## Work request
Line by line, copy the entries exactly, excluding the pictures.

## Recorded data
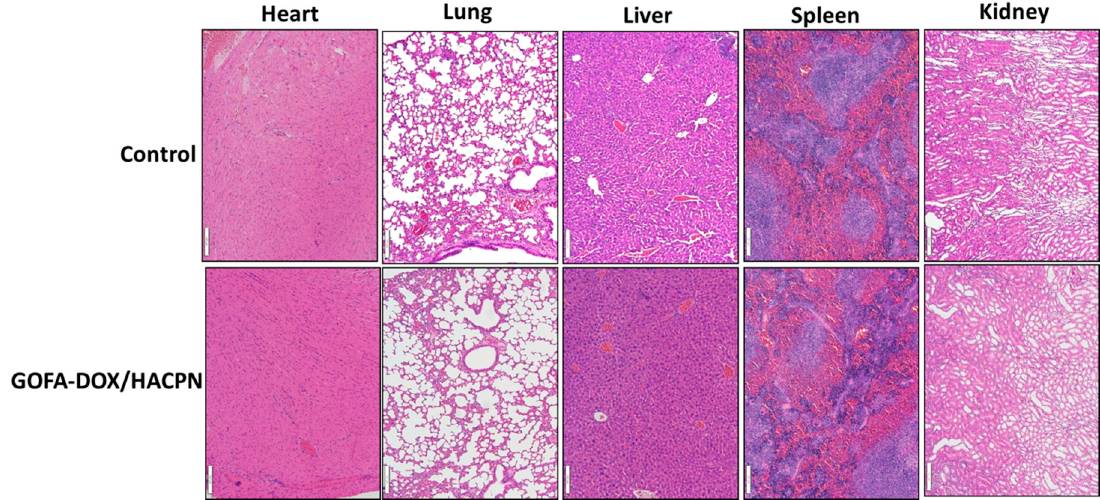
Figure 11. Histological examination of heart, lung, liver, spleen and kidney tissues by H&E stain after euthanization at day 21. Tissue biopsy did not reveal any observable differences between the control and the GOFA-DOX/HACPN group. Bar = 100 μ m.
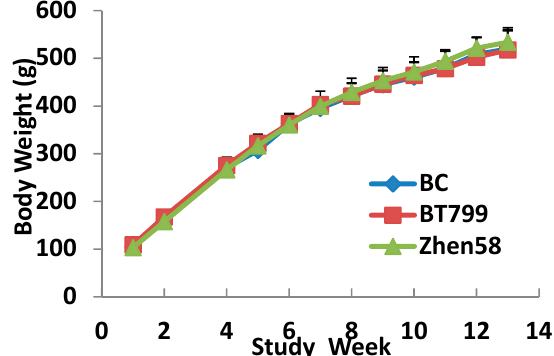
Figure 1. Mean body weights. Values are presented as mean ± SD, analysed by ANOVA, and followed by least-significant difference or Dennett’s multiple comparisons for post-hoc comparison between multiple groups.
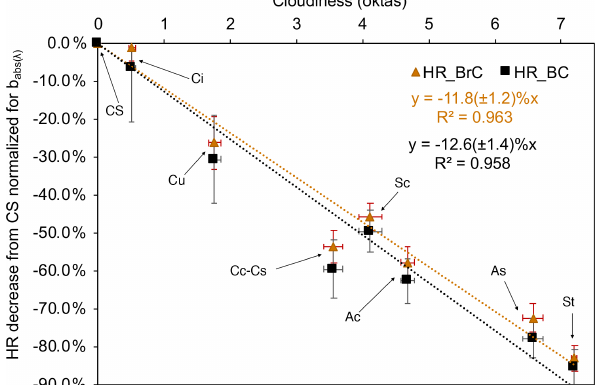
Figure 16. Percentage decrease of the HR BC and HR BrC with re- spect to clear-sky conditions as a function of cloudiness (oktas) av- eraged for each cloud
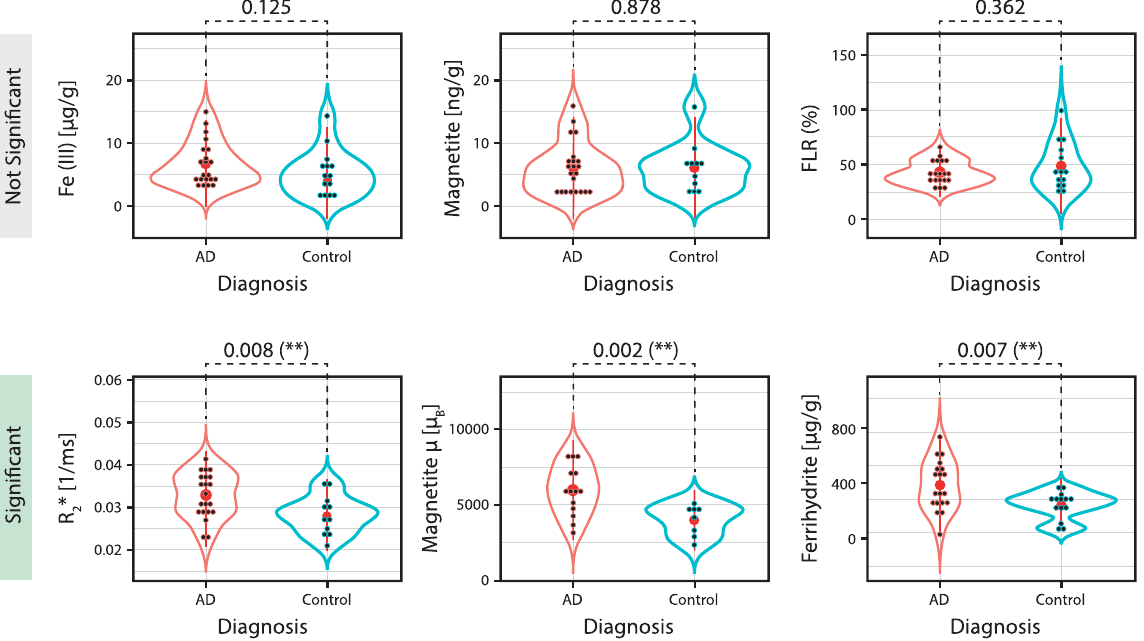
Figure 4. Violin plots of the measured iron forms and their magnetic properties. Experimental data, i.e. iron form concentrations and magnetic moment, grouped by diagnosis (AD and control). Each plot shows individual data (black dots), the mean (red dot) and the histogram of the data (curve line). The number on top of the data is the p-value obtained from the Student’s t-test performed on the two groups. “Significant” indicates a p-value less than 0.05. The top row represents the iron forms and property showing a not significant result, while the bottom row represents the significantly different iron forms. The double asterisk ( ** ) signifies that the p-value is less than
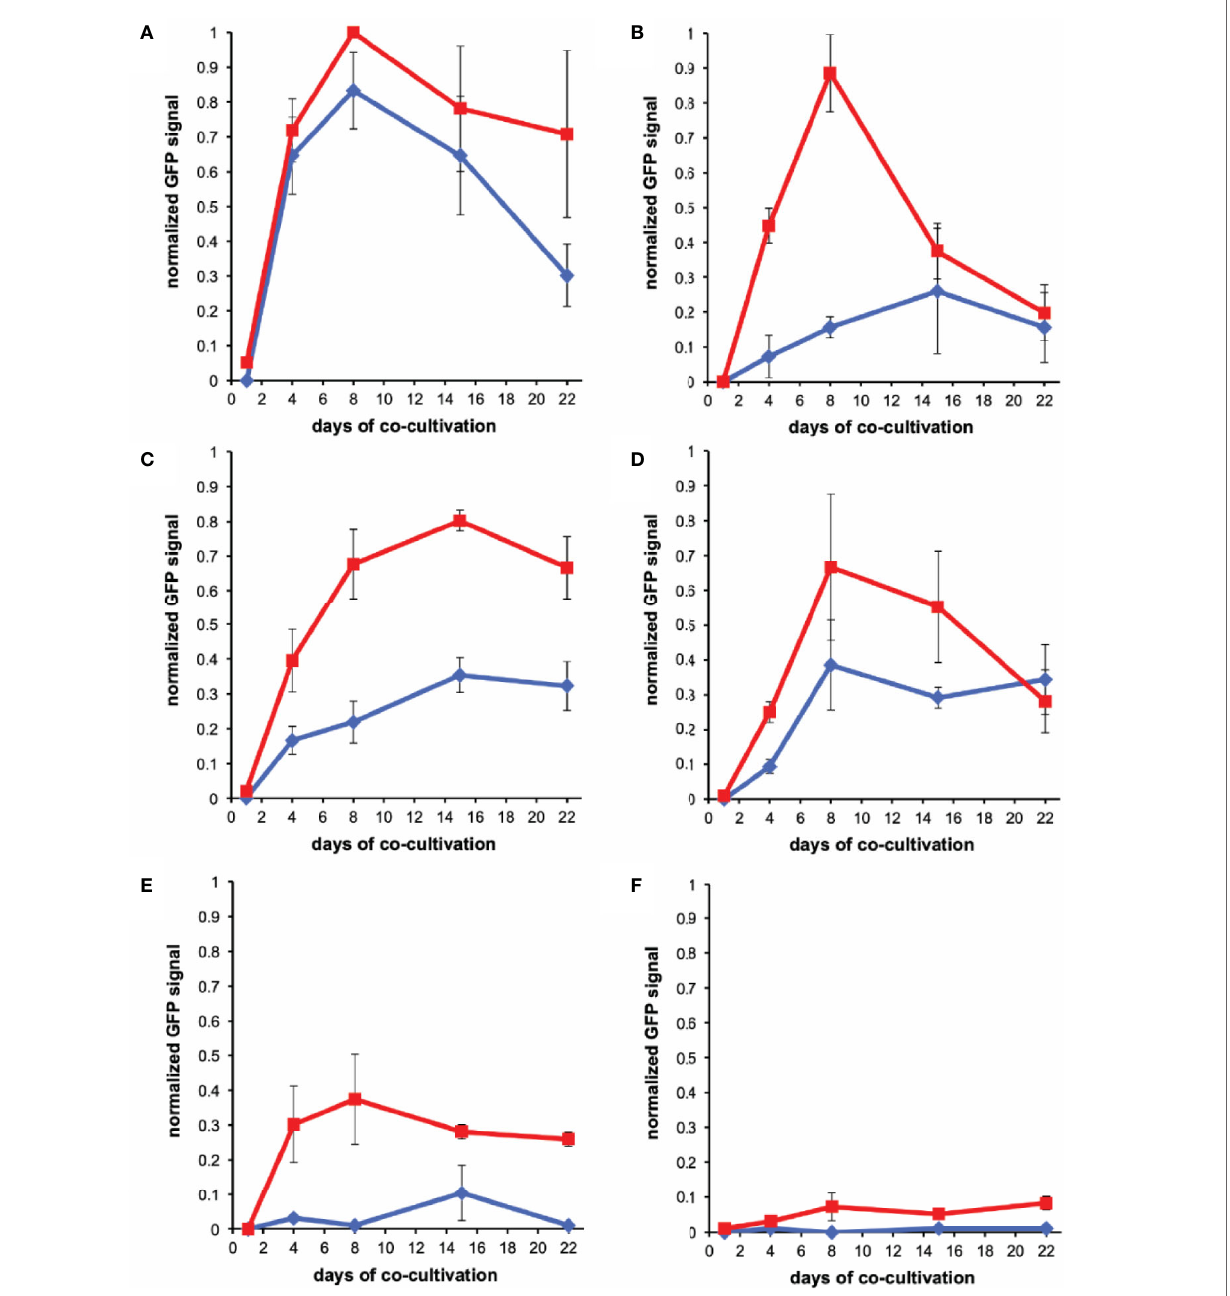
FIGURE 5 | Quanti fi cation of wound-induced virulence inducers by co-cultivation. Bacteria were co-incubated with plant explants, vortexed, and GFP intensity was determined using fl ow cytometry (see Methods). Experiments were performed in triplicate and error bars represent ± SE. AB650 wt (blue diamonds) or YHL301 ss (red squares) with tobacco midrib explants on glucose plates (A) , maize midrib explants on glucose plates (B) , tobacco midrib explants on acetosyringone (AS) plates (C) , maize midrib explants on AS plates (D) , tobacco midrib explants on glycerol plates (E) , and maize midrib explants on glycerol plates (F)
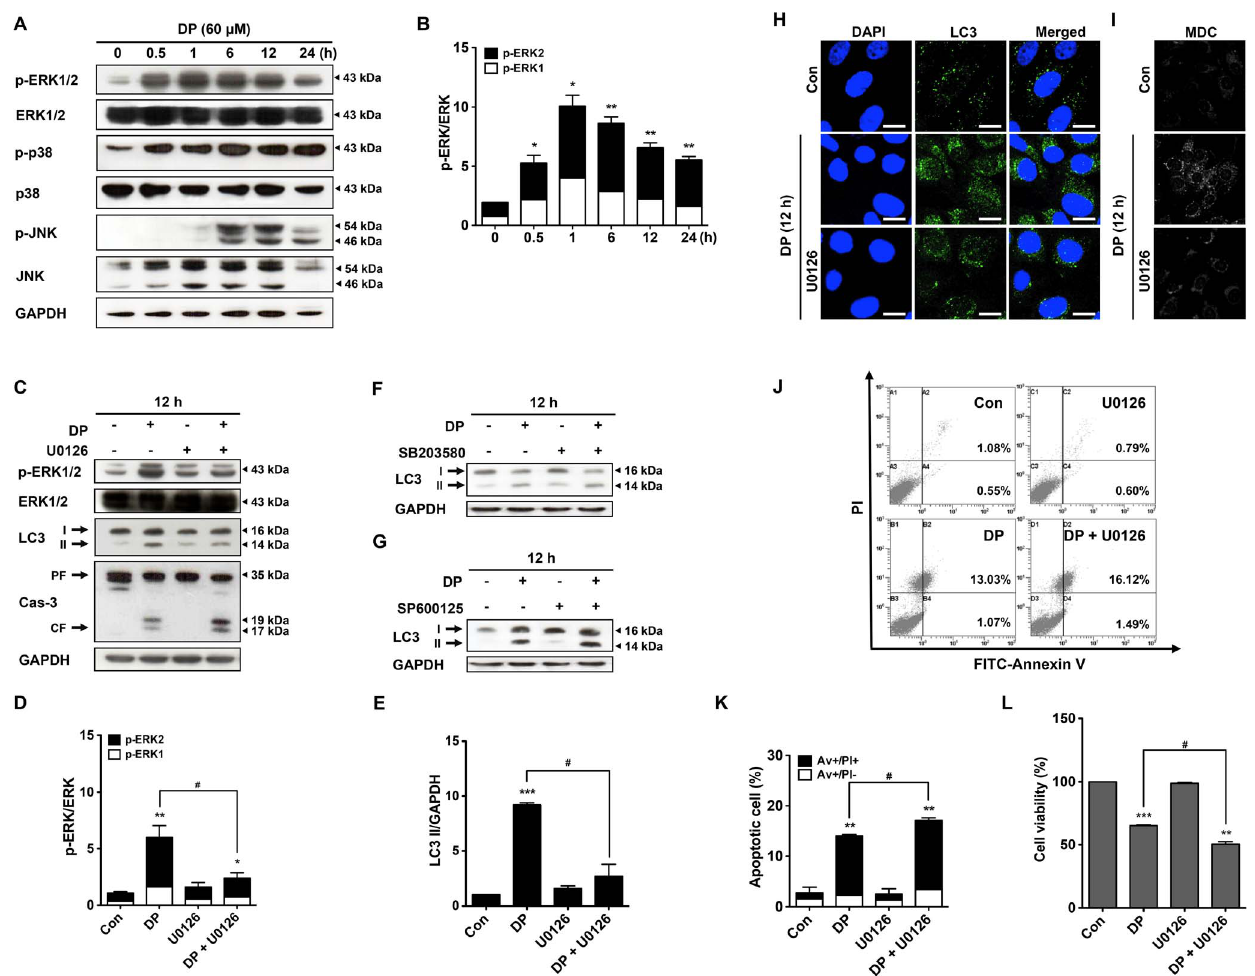
Figure 5. DP induced autophagy through ERK1/2 signaling pathway. For representative immunoblot analysis of p-ERK1/2, ERK1/2, p-p38, p38, p-JNK and JNK protein expression levels, cells were treated with 60 m M dendropanoxide (DP) for different times (A). (B) Densitometric analysis of p-ERK/ERK in Fig. 5A. MG-63 cells were treated with 60 m M DP for 12 h in the presence or absence of 50 m M U0126 and then protein expression levels of p-ERK1/2, ERK1/2, LC3-II and caspase-3 were analyzed by immunoblotting (C). (D) Densitometric analysis of p-ERK/ERK in Fig. 5C. (E) Densitometric analysis of LC3-II/GAPDH in Fig. 5C. Cells were incubated with 60 m M DP for 12 h in the presence or absence of 20 m M SB203580 and then protein expression level of LC3-II was analyzed by immunoblotting (F). For representative immunoblot analysis of LC3-II protein expression levels, cells were treated with 60 m M DP for 12 h in the presence or absence 10 m M SP600125 (G). MG-63 cells were incubated with 60 m M DP for 12 h in the presence or absence 50 m M U0126, after fixation, the nuclei were stained with DAPI (blue), and the distribution of endogenous LC3 (anti-LC3 FITC; green) was detected by confocal microscopy (scale bars: 20 m m) (H) . Autophagic vacuoles were stained with MDC (bright color), and observed with fluorescence microscopy (I). The percentage of apoptotic cell was evaluated by flow cytometry using Annexin V/PI staining (J). Quantitative analysis of Av + /PI-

## Reply to the task
Figure 11. Histological examination of heart, lung, liver, spleen and kidney tissues by H&E stain after euthanization at day 21. Tissue biopsy did not reveal any observable differences between the control and the GOFA-DOX/HACPN group. Bar = 100 μ m.
Figure 1. Mean body weights. Values are presented as mean ± SD, analysed by ANOVA, and followed by least-significant difference or Dennett’s multiple comparisons for post-hoc comparison between multiple groups.
Figure 16. Percentage decrease of the HR BC and HR BrC with re- spect to clear-sky conditions as a function of cloudiness (oktas) av- eraged for each cloud
Figure 4. Violin plots of the measured iron forms and their magnetic properties. Experimental data, i.e. iron form concentrations and magnetic moment, grouped by diagnosis (AD and control). Each plot shows individual data (black dots), the mean (red dot) and the histogram of the data (curve line). The number on top of the data is the p-value obtained from the Student’s t-test performed on the two groups. “Significant” indicates a p-value less than 0.05. The top row represents the iron forms and property showing a not significant result, while the bottom row represents the significantly different iron forms. The double asterisk ( ** ) signifies that the p-value is less than
FIGURE 5 | Quanti fi cation of wound-induced virulence inducers by co-cultivation. Bacteria were co-incubated with plant explants, vortexed, and GFP intensity was determined using fl ow cytometry (see Methods). Experiments were performed in triplicate and error bars represent ± SE. AB650 wt (blue diamonds) or YHL301 ss (red squares) with tobacco midrib explants on glucose plates (A) , maize midrib explants on glucose plates (B) , tobacco midrib explants on acetosyringone (AS) plates (C) , maize midrib explants on AS plates (D) , tobacco midrib explants on glycerol plates (E) , and maize midrib explants on glycerol plates (F)
Figure 5. DP induced autophagy through ERK1/2 signaling pathway. For representative immunoblot analysis of p-ERK1/2, ERK1/2, p-p38, p38, p-JNK and JNK protein expression levels, cells were treated with 60 m M dendropanoxide (DP) for different times (A). (B) Densitometric analysis of p-ERK/ERK in Fig. 5A. MG-63 cells were treated with 60 m M DP for 12 h in the presence or absence of 50 m M U0126 and then protein expression levels of p-ERK1/2, ERK1/2, LC3-II and caspase-3 were analyzed by immunoblotting (C). (D) Densitometric analysis of p-ERK/ERK in Fig. 5C. (E) Densitometric analysis of LC3-II/GAPDH in Fig. 5C. Cells were incubated with 60 m M DP for 12 h in the presence or absence of 20 m M SB203580 and then protein expression level of LC3-II was analyzed by immunoblotting (F). For representative immunoblot analysis of LC3-II protein expression levels, cells were treated with 60 m M DP for 12 h in the presence or absence 10 m M SP600125 (G). MG-63 cells were incubated with 60 m M DP for 12 h in the presence or absence 50 m M U0126, after fixation, the nuclei were stained with DAPI (blue), and the distribution of endogenous LC3 (anti-LC3 FITC; green) was detected by confocal microscopy (scale bars: 20 m m) (H) . Autophagic vacuoles were stained with MDC (bright color), and observed with fluorescence microscopy (I). The percentage of apoptotic cell was evaluated by flow cytometry using Annexin V/PI staining (J). Quantitative analysis of Av + /PI-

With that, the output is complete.